EXERCISE AIM
Give the lines below again exactly, starting with the line that holds "pyautogui.click(989, 184)" and going on through the line that holds "pyautogui.click(48, 406)".

GIVEN RECORDS
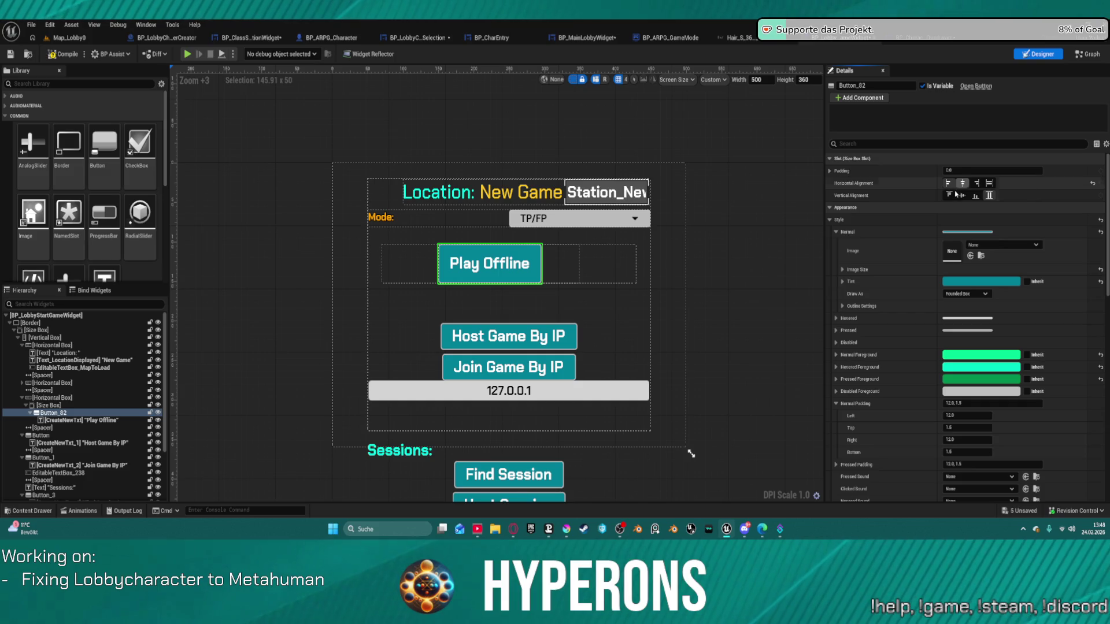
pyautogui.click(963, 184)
--
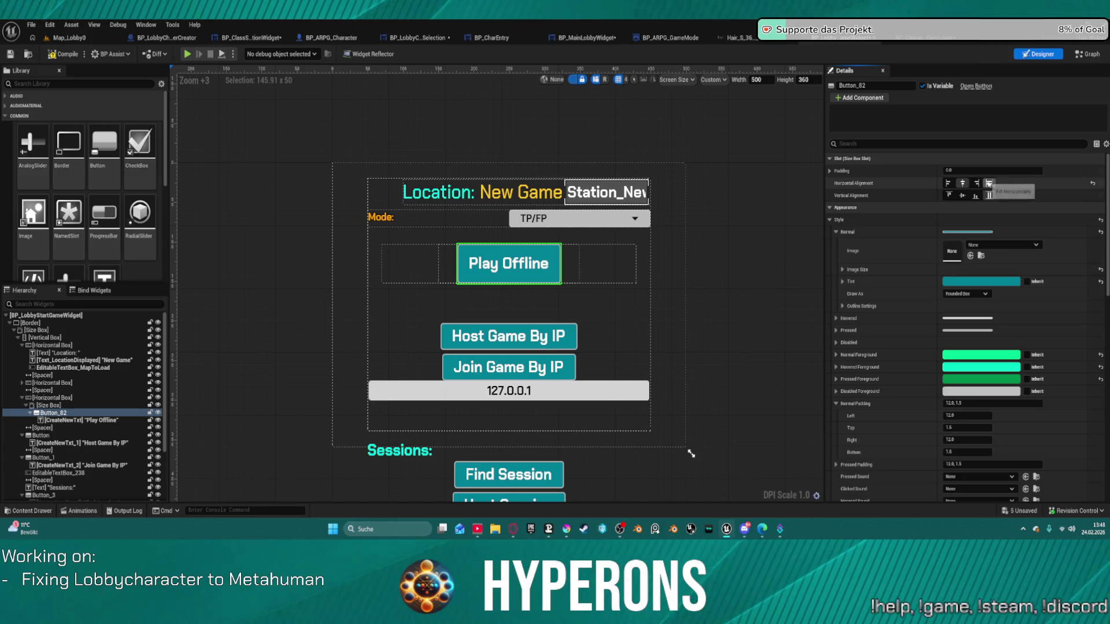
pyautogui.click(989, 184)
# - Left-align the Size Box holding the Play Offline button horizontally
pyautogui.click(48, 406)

TASK RESPONSE
pyautogui.click(989, 184)
# - Left-align the Size Box holding the Play Offline button horizontally
pyautogui.click(48, 406)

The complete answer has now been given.